A importância da qualidade da água para os sítios do Patrimônio Mundial e de Ramsar é bem exemplificada pela inserção do Atol Aldabra, nas Ilhas Seychelles, nas duas listas. Ele é composto por sete tipos de áreas úmidas, incluindo águas marinhas rasas permanentes, lagunas salinas costeiras, sargaços aquáticos e manguezais. Os diversos tipos de hábitats dão suporte a muitas espécies diferentes.

O recife de Tubbataha , nas Filipinas, é ao mesmo tempo sítio do Patrimônio Mundial e de Ramsar.

Diversos sítios do Patrimônio Mundial são valorizados por ecossistemas aquáticos mesmo sem terem sido designados como áreas úmidas de importância internacional. Na fronteira Brasil-Argentina, a cascata semicircular denominada Garganta do Diabo está no coração do Parque Nacional do Iguaçu, um dos mais espetaculares conjuntos de cachoeiras do mundo. No Vietnã, a Baía de Ha Long, no Golfo de Tonquim, inclui cerca de 1.600 ilhas e ilhotas com uma espetacular paisagem submarina de pilares de calcário.

A Grande Barreira de Coral, na costa nordeste da Austrália, é um sítio de notável variedade e beleza. Tem a maior coleção do mundo de recifes de coral, com 400 tipos de corais, 1.500 espécies de peixes e 4.000 tipos de moluscos. No Brasil, o Complexo de Conservação da Amazônia Central (que inclui o Parque Nacional do Jaú, a Estação Ecológica de Anavilhanas, a Reserva de Desenvolvimento Sustentável de Amanã e parte da Reserva de Desenvolvimento Sustentável de Mamirauá, somando mais de 60 mil km2 de área), no Amazonas, é um exemplo típico da interdependência entre uma rede de áreas úmidas e as florestas tropicais.

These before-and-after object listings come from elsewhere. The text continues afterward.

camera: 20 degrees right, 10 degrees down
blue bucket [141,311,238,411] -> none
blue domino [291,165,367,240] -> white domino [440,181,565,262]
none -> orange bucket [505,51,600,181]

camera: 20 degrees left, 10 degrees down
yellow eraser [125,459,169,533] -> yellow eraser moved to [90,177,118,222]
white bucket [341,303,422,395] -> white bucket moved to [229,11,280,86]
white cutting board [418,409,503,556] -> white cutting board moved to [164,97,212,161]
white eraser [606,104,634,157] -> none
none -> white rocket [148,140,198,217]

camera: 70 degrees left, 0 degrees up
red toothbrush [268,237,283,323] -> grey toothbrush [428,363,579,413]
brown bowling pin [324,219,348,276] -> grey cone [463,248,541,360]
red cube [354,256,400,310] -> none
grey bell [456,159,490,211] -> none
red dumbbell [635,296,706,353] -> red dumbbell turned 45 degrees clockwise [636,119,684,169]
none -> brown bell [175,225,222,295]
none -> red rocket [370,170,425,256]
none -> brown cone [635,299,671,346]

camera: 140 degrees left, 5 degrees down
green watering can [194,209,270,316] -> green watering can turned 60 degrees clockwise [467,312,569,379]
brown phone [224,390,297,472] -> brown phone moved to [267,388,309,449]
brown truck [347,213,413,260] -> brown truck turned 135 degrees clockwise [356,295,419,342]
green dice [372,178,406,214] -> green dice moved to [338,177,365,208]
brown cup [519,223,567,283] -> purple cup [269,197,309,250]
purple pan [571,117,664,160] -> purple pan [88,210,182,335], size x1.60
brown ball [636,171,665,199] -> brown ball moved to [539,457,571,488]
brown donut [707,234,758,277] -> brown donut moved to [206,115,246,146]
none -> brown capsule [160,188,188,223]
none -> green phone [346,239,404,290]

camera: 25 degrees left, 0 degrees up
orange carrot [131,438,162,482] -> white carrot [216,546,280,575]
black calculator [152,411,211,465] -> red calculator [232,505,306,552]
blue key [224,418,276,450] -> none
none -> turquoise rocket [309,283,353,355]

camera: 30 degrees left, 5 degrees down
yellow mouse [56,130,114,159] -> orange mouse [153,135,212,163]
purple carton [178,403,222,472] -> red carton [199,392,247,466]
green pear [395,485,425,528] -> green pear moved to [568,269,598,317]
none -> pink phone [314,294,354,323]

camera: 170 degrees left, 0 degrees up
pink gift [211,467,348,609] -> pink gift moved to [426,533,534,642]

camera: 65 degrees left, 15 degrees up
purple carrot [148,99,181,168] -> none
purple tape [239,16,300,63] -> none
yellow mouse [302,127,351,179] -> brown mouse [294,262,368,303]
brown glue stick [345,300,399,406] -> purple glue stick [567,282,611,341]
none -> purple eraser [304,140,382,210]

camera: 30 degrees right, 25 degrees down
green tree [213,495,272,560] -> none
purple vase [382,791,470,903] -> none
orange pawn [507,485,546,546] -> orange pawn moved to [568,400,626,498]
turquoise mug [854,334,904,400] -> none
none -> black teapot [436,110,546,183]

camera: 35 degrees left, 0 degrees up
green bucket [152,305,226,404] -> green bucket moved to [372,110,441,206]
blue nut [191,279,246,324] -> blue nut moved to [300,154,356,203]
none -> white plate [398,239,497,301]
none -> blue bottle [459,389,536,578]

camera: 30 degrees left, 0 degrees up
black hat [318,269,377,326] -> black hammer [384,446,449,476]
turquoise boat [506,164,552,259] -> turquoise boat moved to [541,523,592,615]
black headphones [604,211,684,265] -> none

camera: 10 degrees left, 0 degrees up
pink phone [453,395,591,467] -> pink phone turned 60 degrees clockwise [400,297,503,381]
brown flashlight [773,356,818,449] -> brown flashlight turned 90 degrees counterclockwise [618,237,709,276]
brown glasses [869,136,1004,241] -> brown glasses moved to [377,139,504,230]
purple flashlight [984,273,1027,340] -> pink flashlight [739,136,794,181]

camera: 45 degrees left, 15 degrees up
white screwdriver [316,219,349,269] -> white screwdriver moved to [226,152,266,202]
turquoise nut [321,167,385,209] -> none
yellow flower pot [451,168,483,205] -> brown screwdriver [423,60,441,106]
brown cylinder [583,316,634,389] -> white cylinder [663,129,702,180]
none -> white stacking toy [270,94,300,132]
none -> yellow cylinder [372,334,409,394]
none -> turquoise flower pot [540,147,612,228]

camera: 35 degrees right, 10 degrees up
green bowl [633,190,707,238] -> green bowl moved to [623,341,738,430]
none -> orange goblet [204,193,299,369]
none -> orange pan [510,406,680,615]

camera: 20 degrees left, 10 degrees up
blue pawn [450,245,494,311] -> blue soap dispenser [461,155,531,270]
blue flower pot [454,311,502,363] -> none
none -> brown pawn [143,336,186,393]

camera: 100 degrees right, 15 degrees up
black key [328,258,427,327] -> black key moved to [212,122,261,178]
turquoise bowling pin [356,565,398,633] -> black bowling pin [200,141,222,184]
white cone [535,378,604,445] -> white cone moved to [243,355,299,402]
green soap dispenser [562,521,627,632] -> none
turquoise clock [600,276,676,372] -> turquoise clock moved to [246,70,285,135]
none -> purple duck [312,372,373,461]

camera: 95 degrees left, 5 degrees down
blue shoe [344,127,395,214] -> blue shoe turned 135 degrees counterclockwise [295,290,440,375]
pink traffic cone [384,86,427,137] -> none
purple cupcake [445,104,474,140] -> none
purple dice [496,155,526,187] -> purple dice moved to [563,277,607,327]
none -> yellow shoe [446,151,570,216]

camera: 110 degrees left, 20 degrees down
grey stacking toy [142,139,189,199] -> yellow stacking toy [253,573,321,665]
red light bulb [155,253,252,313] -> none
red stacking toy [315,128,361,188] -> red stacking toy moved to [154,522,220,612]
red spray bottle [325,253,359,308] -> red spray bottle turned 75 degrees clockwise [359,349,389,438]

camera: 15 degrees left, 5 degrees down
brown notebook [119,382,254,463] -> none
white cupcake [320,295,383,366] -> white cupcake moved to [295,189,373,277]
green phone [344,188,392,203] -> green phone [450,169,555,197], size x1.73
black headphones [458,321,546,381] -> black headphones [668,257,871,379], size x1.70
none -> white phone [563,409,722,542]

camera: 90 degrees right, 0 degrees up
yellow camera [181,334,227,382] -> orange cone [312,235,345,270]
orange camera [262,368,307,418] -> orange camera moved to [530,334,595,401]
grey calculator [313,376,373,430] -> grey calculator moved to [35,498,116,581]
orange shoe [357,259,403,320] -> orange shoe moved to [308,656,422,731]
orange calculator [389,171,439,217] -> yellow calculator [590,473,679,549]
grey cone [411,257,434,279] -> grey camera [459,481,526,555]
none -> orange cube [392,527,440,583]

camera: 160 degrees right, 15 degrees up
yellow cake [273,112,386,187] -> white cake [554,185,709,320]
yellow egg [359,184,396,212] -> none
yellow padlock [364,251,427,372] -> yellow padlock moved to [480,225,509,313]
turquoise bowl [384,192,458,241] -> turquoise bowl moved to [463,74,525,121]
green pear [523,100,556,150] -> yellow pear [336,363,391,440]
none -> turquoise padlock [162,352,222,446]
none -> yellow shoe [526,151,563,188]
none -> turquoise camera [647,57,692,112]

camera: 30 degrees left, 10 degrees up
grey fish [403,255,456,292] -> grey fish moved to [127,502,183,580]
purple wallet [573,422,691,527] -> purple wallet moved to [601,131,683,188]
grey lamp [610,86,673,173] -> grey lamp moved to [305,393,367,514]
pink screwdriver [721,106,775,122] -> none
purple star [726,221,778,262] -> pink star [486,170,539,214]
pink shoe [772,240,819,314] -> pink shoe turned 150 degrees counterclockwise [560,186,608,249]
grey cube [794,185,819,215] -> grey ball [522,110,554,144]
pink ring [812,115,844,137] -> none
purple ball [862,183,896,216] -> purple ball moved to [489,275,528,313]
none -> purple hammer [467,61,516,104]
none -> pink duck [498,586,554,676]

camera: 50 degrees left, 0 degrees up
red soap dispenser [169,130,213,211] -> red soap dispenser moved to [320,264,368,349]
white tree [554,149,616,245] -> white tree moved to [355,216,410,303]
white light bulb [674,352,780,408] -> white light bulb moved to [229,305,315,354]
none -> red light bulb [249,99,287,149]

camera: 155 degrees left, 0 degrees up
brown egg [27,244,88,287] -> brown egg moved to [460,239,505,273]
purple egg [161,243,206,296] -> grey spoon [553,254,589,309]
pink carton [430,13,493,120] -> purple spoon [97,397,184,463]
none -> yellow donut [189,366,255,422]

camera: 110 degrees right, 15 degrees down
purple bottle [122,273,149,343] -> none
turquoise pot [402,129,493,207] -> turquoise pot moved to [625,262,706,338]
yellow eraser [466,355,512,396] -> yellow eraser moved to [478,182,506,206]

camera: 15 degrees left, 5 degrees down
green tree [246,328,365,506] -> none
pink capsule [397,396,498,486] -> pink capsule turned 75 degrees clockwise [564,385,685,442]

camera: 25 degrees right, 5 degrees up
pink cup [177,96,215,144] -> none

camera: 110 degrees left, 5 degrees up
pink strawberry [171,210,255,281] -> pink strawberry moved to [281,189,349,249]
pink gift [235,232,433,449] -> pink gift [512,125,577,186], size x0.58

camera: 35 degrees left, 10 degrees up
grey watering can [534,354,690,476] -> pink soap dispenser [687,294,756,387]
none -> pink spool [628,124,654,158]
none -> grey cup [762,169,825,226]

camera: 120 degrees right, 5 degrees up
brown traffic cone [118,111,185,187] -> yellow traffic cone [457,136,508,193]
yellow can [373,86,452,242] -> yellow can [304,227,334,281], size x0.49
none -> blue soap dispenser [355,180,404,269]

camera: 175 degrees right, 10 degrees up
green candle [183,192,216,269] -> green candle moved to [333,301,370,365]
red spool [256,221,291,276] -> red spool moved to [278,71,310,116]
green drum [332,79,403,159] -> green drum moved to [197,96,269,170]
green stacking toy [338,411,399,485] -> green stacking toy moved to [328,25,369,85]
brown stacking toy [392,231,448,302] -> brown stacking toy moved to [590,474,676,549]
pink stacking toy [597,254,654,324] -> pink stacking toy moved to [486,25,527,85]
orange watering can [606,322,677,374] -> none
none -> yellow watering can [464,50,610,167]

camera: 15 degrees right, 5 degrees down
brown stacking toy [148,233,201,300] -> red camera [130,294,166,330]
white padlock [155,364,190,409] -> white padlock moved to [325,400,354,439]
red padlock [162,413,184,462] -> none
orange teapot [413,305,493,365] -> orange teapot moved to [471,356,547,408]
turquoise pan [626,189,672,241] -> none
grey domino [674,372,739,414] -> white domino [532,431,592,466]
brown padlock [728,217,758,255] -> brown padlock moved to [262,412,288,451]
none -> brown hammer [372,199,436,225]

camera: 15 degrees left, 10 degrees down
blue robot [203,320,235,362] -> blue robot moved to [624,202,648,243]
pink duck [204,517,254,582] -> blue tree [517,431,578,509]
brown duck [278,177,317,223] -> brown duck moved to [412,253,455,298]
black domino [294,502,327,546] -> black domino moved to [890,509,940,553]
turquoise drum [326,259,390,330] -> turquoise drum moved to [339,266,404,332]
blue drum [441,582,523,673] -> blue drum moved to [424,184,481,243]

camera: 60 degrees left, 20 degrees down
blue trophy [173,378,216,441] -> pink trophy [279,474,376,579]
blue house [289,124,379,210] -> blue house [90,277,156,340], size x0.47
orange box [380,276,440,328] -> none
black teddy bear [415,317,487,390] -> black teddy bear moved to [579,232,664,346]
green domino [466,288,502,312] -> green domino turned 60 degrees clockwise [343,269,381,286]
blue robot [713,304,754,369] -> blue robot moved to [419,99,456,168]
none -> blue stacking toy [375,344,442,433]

A Área de Conservação do Pantanal é composta por um conjunto de quatro regiões protegidas vitais para os processos ecológicos e biológicos em curso que ocorrem nas áreas úmidas do Pantanal brasileiro. Na República dos Camarões, a Reserva de Fauna Dja também sustenta as conexões entre a floresta e as áreas úmidas. Possui uma das maiores e mais bem protegidas florestas tropicais da África e 90% de sua área permanece intocada.

Patrimônios culturais abrigam áreas úmidas que provocam admiração pela beleza extraordinária ou pela eficiência incomum. Os Sistemas de Irrigação Aflaj, em Omã, são um bom exemplo. Cinco deles são representativos dos 3 mil sistemas ativos no país árido, nos quais, com a ajuda da gravidade, a água é canalizada de poços ou fontes subterrâneas para suprir o consumo agrícola e doméstico.

As convenções do Patrimônio Mundial e de Ramsar entendem que os sistemas naturais precisam de água de qualidade e em quantidade suficientes para suprir suas comunidades de plantas e animais. É fundamental que todos compreendam que a água estabelece fortes ligações entre a biodiversidade, as mudanças climáticas e a desertificação. É preciso trabalhar de modo a garantir que os governos se baseiem nessas relações para elaborar suas políticas nacionais e reforçar a coerência e as sinergias entre os acordos ambientais multilaterais.